[What is expected] Tally every line in the listing that holds the string "available", then state the total and nothing more.

[Records for the exercise]
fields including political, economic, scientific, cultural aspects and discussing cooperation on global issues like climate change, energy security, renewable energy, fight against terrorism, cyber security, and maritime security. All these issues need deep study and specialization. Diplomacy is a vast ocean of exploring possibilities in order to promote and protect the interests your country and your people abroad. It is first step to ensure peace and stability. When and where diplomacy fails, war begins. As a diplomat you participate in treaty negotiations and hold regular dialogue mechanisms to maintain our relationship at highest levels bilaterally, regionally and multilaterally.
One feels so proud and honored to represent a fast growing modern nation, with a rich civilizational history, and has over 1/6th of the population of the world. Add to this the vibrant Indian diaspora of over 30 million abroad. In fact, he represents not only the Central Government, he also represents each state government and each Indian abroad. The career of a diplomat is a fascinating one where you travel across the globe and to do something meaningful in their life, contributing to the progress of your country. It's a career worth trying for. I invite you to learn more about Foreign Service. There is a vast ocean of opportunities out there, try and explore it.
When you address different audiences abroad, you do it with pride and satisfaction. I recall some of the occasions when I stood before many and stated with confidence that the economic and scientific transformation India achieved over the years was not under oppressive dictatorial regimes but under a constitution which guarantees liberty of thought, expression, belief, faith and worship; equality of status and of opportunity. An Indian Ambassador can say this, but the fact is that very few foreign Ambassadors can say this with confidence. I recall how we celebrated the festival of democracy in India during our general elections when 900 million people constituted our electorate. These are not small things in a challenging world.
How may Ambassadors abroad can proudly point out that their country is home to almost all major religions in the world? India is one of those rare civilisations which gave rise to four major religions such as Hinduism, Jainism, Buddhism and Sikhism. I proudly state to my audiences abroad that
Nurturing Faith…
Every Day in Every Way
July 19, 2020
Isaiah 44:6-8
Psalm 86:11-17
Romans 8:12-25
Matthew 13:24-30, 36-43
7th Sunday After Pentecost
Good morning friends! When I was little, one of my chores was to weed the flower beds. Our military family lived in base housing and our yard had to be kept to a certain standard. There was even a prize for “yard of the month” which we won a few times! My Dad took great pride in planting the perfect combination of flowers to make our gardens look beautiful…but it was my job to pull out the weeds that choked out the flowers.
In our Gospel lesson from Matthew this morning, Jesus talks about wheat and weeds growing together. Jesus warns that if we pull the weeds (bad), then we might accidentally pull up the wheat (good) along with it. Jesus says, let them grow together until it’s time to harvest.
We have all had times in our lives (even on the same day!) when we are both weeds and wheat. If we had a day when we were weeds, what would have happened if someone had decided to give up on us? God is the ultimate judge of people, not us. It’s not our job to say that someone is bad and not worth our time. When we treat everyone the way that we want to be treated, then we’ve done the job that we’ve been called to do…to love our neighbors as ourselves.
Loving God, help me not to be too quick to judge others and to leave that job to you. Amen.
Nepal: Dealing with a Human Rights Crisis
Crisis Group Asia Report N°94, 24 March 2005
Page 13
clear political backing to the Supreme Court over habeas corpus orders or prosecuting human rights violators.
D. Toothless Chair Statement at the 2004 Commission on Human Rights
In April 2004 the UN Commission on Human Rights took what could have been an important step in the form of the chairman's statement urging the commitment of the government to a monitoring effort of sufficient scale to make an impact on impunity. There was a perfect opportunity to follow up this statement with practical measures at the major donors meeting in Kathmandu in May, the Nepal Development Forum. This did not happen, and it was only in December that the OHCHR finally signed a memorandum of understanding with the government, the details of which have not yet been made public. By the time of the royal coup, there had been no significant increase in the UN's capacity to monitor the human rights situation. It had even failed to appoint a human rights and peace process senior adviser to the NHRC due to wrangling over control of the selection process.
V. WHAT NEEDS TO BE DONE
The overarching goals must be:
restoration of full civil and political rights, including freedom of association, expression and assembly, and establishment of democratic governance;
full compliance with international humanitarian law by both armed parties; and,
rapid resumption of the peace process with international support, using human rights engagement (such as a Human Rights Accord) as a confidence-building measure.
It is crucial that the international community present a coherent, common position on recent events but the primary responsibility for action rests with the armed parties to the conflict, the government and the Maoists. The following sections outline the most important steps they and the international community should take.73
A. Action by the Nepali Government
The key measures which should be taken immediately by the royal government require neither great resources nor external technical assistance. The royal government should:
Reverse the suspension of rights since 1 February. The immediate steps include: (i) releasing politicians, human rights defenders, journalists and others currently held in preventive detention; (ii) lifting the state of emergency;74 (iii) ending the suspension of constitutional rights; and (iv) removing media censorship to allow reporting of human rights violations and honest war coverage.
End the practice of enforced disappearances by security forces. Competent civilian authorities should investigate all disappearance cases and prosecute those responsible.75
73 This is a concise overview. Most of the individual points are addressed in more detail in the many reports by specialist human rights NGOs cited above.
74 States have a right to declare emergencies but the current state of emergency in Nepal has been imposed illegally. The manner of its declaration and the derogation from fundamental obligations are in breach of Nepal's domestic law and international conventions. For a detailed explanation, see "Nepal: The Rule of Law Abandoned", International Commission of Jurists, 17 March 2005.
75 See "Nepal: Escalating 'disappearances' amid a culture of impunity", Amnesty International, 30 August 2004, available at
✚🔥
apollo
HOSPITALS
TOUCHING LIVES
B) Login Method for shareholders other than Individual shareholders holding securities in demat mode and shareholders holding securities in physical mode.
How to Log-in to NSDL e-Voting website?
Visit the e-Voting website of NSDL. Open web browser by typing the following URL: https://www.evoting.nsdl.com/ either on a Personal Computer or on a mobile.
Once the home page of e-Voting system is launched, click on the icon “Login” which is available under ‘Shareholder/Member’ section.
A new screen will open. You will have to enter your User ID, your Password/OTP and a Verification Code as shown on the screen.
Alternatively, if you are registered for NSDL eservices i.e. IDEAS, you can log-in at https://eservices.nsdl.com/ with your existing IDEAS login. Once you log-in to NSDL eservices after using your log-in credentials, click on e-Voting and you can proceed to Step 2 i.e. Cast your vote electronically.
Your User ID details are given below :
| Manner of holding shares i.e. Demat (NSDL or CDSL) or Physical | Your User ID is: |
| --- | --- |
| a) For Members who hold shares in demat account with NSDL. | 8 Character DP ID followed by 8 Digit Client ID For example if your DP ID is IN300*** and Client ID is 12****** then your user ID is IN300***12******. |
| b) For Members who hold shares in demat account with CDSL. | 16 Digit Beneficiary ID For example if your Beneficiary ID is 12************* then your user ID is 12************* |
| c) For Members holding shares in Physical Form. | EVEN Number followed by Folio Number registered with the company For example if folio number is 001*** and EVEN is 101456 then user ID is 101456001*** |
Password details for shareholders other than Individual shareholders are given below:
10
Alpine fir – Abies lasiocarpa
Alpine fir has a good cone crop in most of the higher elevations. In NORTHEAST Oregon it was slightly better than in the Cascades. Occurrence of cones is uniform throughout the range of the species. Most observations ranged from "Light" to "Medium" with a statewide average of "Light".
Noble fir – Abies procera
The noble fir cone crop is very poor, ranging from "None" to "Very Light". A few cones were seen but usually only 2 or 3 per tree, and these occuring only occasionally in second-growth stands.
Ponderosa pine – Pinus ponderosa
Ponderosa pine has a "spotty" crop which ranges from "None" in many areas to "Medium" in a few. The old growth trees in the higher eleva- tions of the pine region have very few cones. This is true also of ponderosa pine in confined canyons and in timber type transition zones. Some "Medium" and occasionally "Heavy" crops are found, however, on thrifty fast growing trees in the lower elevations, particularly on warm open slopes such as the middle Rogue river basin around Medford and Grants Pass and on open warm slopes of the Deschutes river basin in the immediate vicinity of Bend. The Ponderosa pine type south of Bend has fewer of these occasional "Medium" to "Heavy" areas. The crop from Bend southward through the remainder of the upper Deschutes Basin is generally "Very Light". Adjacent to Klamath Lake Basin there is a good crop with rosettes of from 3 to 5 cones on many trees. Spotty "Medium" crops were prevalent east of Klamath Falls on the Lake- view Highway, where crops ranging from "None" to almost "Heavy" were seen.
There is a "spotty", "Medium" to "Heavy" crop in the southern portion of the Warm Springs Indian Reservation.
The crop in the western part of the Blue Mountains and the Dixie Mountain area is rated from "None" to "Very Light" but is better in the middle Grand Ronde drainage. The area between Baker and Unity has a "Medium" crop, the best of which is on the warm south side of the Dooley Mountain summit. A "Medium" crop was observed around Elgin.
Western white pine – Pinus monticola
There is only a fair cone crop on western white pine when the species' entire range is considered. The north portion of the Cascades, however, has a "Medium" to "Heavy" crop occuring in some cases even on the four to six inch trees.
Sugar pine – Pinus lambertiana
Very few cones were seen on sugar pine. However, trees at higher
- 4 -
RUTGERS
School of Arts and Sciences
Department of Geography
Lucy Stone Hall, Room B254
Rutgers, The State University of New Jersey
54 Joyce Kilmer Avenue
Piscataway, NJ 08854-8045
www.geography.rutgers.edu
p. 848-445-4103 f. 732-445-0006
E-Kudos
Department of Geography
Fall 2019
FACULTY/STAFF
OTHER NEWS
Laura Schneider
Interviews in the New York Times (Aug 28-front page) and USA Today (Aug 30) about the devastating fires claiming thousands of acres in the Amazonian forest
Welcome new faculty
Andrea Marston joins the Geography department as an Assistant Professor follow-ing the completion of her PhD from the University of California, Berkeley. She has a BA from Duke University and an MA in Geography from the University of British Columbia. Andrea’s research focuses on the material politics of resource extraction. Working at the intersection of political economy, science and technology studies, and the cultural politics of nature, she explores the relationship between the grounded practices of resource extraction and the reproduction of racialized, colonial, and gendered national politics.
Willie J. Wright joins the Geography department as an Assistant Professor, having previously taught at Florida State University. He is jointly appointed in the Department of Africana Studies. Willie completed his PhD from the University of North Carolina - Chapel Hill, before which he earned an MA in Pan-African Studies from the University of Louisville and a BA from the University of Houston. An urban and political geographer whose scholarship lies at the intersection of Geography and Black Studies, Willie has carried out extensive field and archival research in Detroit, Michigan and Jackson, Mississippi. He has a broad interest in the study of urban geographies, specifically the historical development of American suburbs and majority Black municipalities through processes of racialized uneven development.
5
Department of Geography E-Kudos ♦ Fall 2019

[Reply to the task] 2